In the material below, please copy the lines starting at the one containing "## 68. [Took" and ending at the one containing "第 16 行和第 17", swapping "favorites" for "best shots" and changing nothing else. Leave the pictures out of your copy.
#### RECORD EXTRACTS
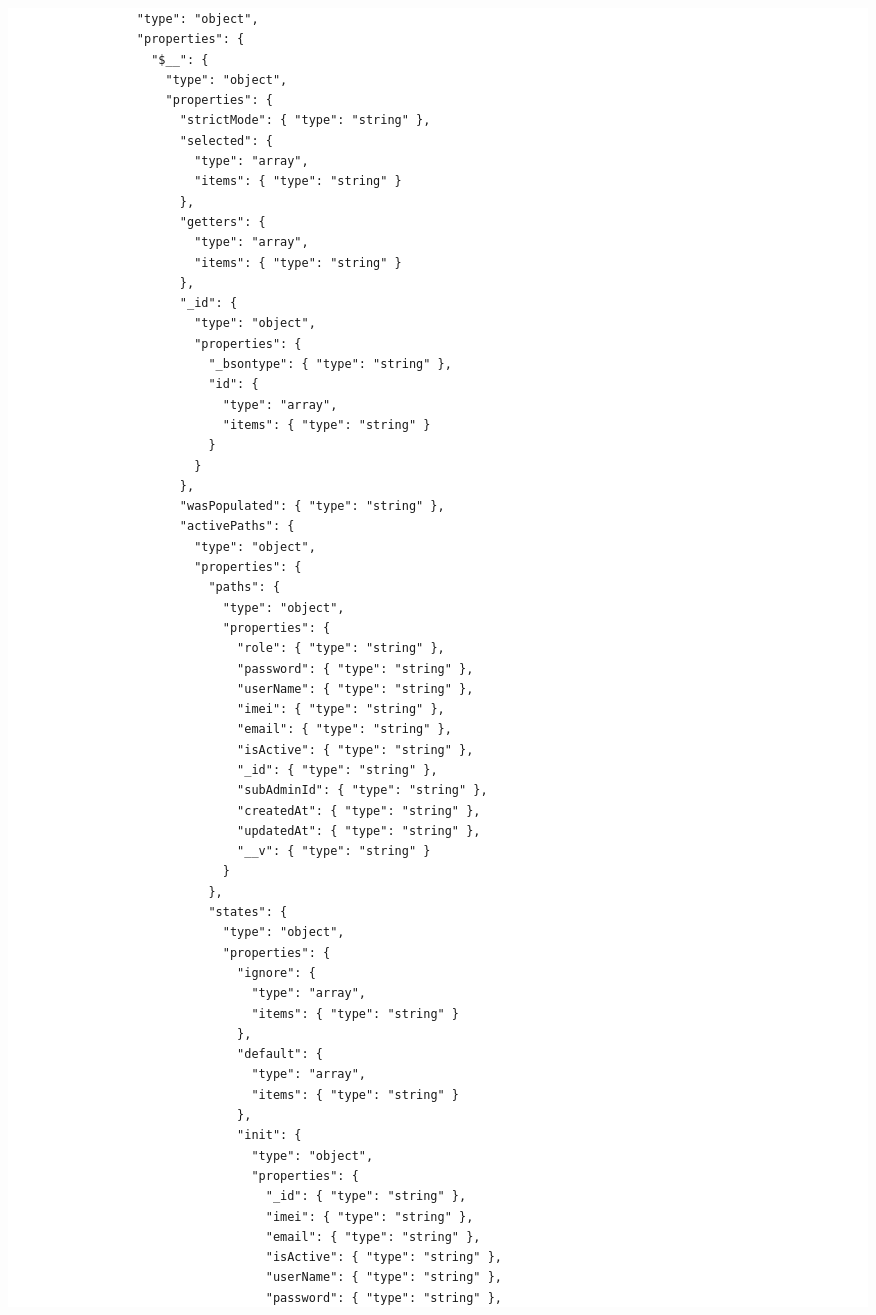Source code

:                       "type": "object",
                      "properties": {
                        "$__": {
                          "type": "object",
                          "properties": {
                            "strictMode": { "type": "string" },
                            "selected": {
                              "type": "array",
                              "items": { "type": "string" }
                            },
                            "getters": {
                              "type": "array",
                              "items": { "type": "string" }
                            },
                            "_id": {
                              "type": "object",
                              "properties": {
                                "_bsontype": { "type": "string" },
                                "id": {
                                  "type": "array",
                                  "items": { "type": "string" }
                                }
                              }
                            },
                            "wasPopulated": { "type": "string" },
                            "activePaths": {
                              "type": "object",
                              "properties": {
                                "paths": {
                                  "type": "object",
                                  "properties": {
                                    "role": { "type": "string" },
                                    "password": { "type": "string" },
                                    "userName": { "type": "string" },
                                    "imei": { "type": "string" },
                                    "email": { "type": "string" },
                                    "isActive": { "type": "string" },
                                    "_id": { "type": "string" },
                                    "subAdminId": { "type": "string" },
                                    "createdAt": { "type": "string" },
                                    "updatedAt": { "type": "string" },
                                    "__v": { "type": "string" }
                                  }
                                },
                                "states": {
                                  "type": "object",
                                  "properties": {
                                    "ignore": {
                                      "type": "array",
                                      "items": { "type": "string" }
                                    },
                                    "default": {
                                      "type": "array",
                                      "items": { "type": "string" }
                                    },
                                    "init": {
                                      "type": "object",
                                      "properties": {
                                        "_id": { "type": "string" },
                                        "imei": { "type": "string" },
                                        "email": { "type": "string" },
                                        "isActive": { "type": "string" },
                                        "userName": { "type": "string" },
                                        "password": { "type": "string" },
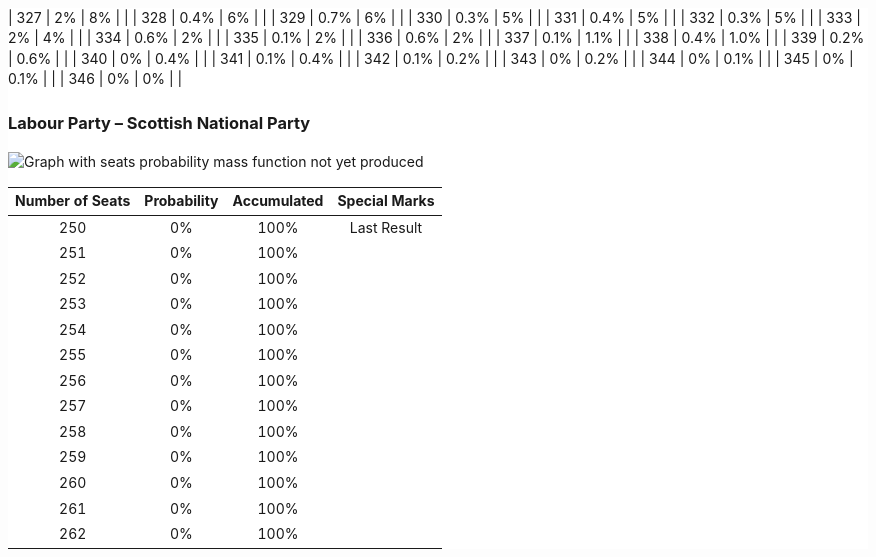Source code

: | 327 | 2% | 8% |  |
| 328 | 0.4% | 6% |  |
| 329 | 0.7% | 6% |  |
| 330 | 0.3% | 5% |  |
| 331 | 0.4% | 5% |  |
| 332 | 0.3% | 5% |  |
| 333 | 2% | 4% |  |
| 334 | 0.6% | 2% |  |
| 335 | 0.1% | 2% |  |
| 336 | 0.6% | 2% |  |
| 337 | 0.1% | 1.1% |  |
| 338 | 0.4% | 1.0% |  |
| 339 | 0.2% | 0.6% |  |
| 340 | 0% | 0.4% |  |
| 341 | 0.1% | 0.4% |  |
| 342 | 0.1% | 0.2% |  |
| 343 | 0% | 0.2% |  |
| 344 | 0% | 0.1% |  |
| 345 | 0% | 0.1% |  |
| 346 | 0% | 0% |  |

### Labour Party – Scottish National Party

![Graph with seats probability mass function not yet produced](2021-10-04-RedfieldWiltonStrategies-coalitions-seats-pmf-lab–snp.png "Seats Probability Mass Function")

| Number of Seats | Probability | Accumulated | Special Marks |
|:---------------:|:-----------:|:-----------:|:-------------:|
| 250 | 0% | 100% | Last Result |
| 251 | 0% | 100% |  |
| 252 | 0% | 100% |  |
| 253 | 0% | 100% |  |
| 254 | 0% | 100% |  |
| 255 | 0% | 100% |  |
| 256 | 0% | 100% |  |
| 257 | 0% | 100% |  |
| 258 | 0% | 100% |  |
| 259 | 0% | 100% |  |
| 260 | 0% | 100% |  |
| 261 | 0% | 100% |  |
| 262 | 0% | 100% |  |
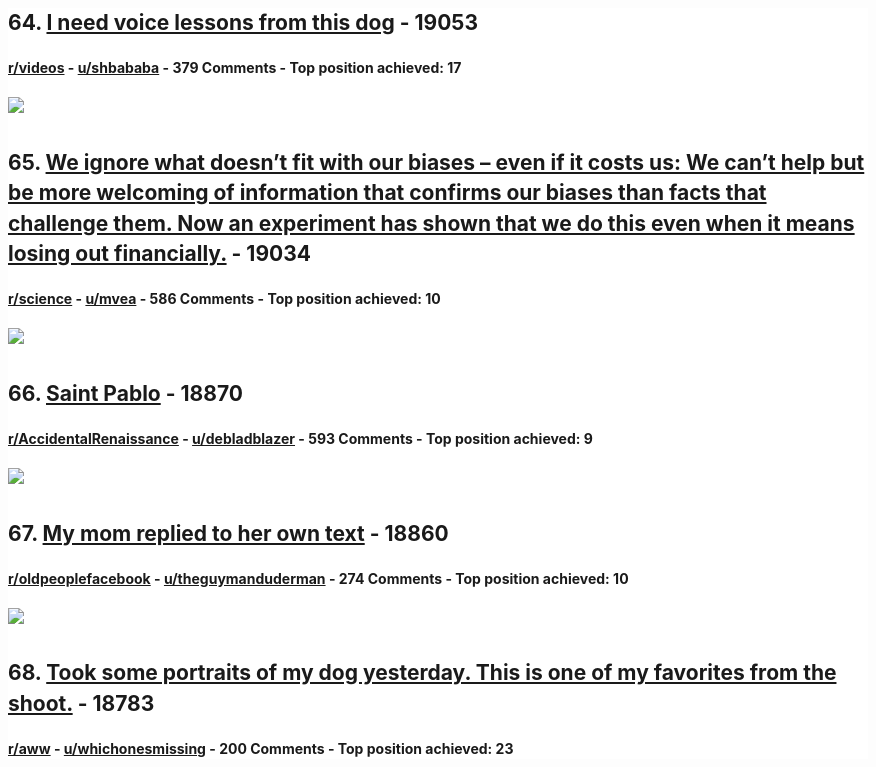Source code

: ## 64. [I need voice lessons from this dog](http://reddit.com/r/videos/comments/6y1ns3/i_need_voice_lessons_from_this_dog/) - 19053
#### [r/videos](http://reddit.com/r/videos) - [u/shbababa](http://reddit.com/u/shbababa) - 379 Comments - Top position achieved: 17

<a href="https://streamable.com/555uk"><img src="https://b.thumbs.redditmedia.com/ovh7zMcQxqUMfqngOTvItZAUT-S5d8RWlst6QrufKWw.jpg"></img></a>

## 65. [We ignore what doesn’t fit with our biases – even if it costs us: We can’t help but be more welcoming of information that confirms our biases than facts that challenge them. Now an experiment has shown that we do this even when it means losing out financially.](http://reddit.com/r/science/comments/6xzr0p/we_ignore_what_doesnt_fit_with_our_biases_even_if/) - 19034
#### [r/science](http://reddit.com/r/science) - [u/mvea](http://reddit.com/u/mvea) - 586 Comments - Top position achieved: 10

<a href="https://www.newscientist.com/article/2146124-we-ignore-what-doesnt-fit-with-our-biases-even-if-it-costs-us/"><img src="https://a.thumbs.redditmedia.com/uiszfdCqrAjm4XcFFSrAKeG0qdb0rAT_-i_sGEboeO8.jpg"></img></a>

## 66. [Saint Pablo](http://reddit.com/r/AccidentalRenaissance/comments/6y1729/saint_pablo/) - 18870
#### [r/AccidentalRenaissance](http://reddit.com/r/AccidentalRenaissance) - [u/debladblazer](http://reddit.com/u/debladblazer) - 593 Comments - Top position achieved: 9

<a href="https://i.redd.it/u4ur0wqx2wjz.jpg"><img src="https://a.thumbs.redditmedia.com/lB2rwbTH3-rWYSAK2T4OXa2GKwsXS6ySQZKTaLRAa90.jpg"></img></a>

## 67. [My mom replied to her own text](http://reddit.com/r/oldpeoplefacebook/comments/6y0sh4/my_mom_replied_to_her_own_text/) - 18860
#### [r/oldpeoplefacebook](http://reddit.com/r/oldpeoplefacebook) - [u/theguymanduderman](http://reddit.com/u/theguymanduderman) - 274 Comments - Top position achieved: 10

<a href="https://i.redd.it/xx5ajjnrrvjz.jpg"><img src="https://b.thumbs.redditmedia.com/GIw9p4D2Cz9JTgpTb--ry7sZWi2Hv9MNG75GbDV3qpk.jpg"></img></a>

## 68. [Took some portraits of my dog yesterday. This is one of my favorites from the shoot.](http://reddit.com/r/aww/comments/6y2nje/took_some_portraits_of_my_dog_yesterday_this_is/) - 18783
#### [r/aww](http://reddit.com/r/aww) - [u/whichonesmissing](http://reddit.com/u/whichonesmissing) - 200 Comments - Top position achieved: 23
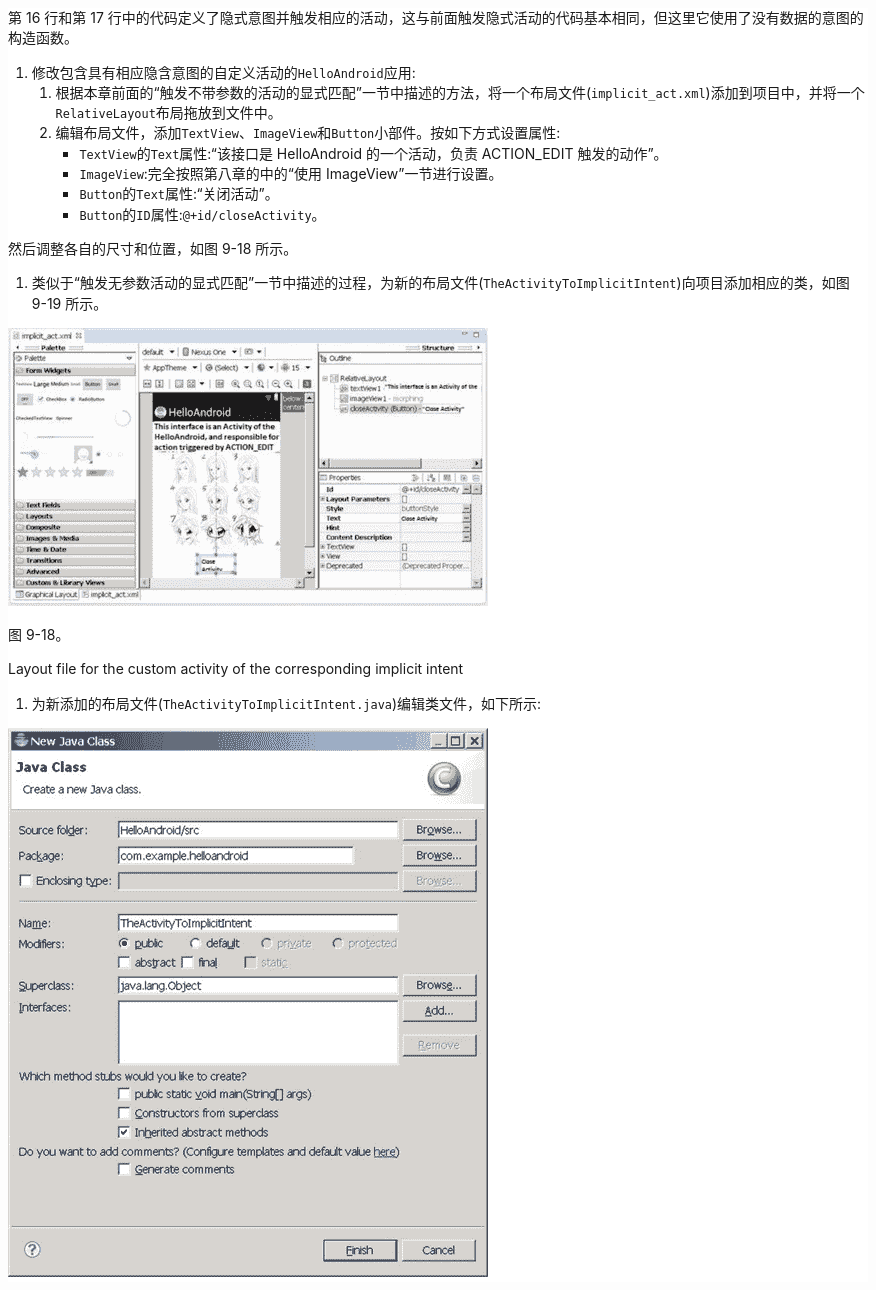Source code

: 第 16 行和第 17 行中的代码定义了隐式意图并触发相应的活动，这与前面触发隐式活动的代码基本相同，但这里它使用了没有数据的意图的构造函数。

1.  修改包含具有相应隐含意图的自定义活动的`HelloAndroid`应用:
    1.  根据本章前面的“触发不带参数的活动的显式匹配”一节中描述的方法，将一个布局文件(`implicit_act.xml`)添加到项目中，并将一个`RelativeLayout`布局拖放到文件中。
    2.  编辑布局文件，添加`TextView`、`ImageView`和`Button`小部件。按如下方式设置属性:
        *   `TextView`的`Text`属性:“该接口是 HelloAndroid 的一个活动，负责 ACTION_EDIT 触发的动作”。
        *   `ImageView`:完全按照第八章的中的“使用 ImageView”一节进行设置。
        *   `Button`的`Text`属性:“关闭活动”。
        *   `Button`的`ID`属性:`@+id/closeActivity`。  

然后调整各自的尺寸和位置，如图 9-18 所示。

1.  类似于“触发无参数活动的显式匹配”一节中描述的过程，为新的布局文件(`TheActivityToImplicitIntent`)向项目添加相应的类，如图 9-19 所示。

![A978-1-4842-0100-8_9_Fig18_HTML.jpg](img/Image00196.jpg)

图 9-18。

Layout file for the custom activity of the corresponding implicit intent

1.  为新添加的布局文件(`TheActivityToImplicitIntent.java`)编辑类文件，如下所示:

![A978-1-4842-0100-8_9_Fig19_HTML.jpg](img/Image00197.jpg)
########
[RESULT]
## 68. [Took some portraits of my dog yesterday. This is one of my best shots from the shoot.](http://reddit.com/r/aww/comments/6y2nje/took_some_portraits_of_my_dog_yesterday_this_is/) - 18783
#### [r/aww](http://reddit.com/r/aww) - [u/whichonesmissing](http://reddit.com/u/whichonesmissing) - 200 Comments - Top position achieved: 23
Source code

: 第 16 行和第 17 行中的代码定义了隐式意图并触发相应的活动，这与前面触发隐式活动的代码基本相同，但这里它使用了没有数据的意图的构造函数。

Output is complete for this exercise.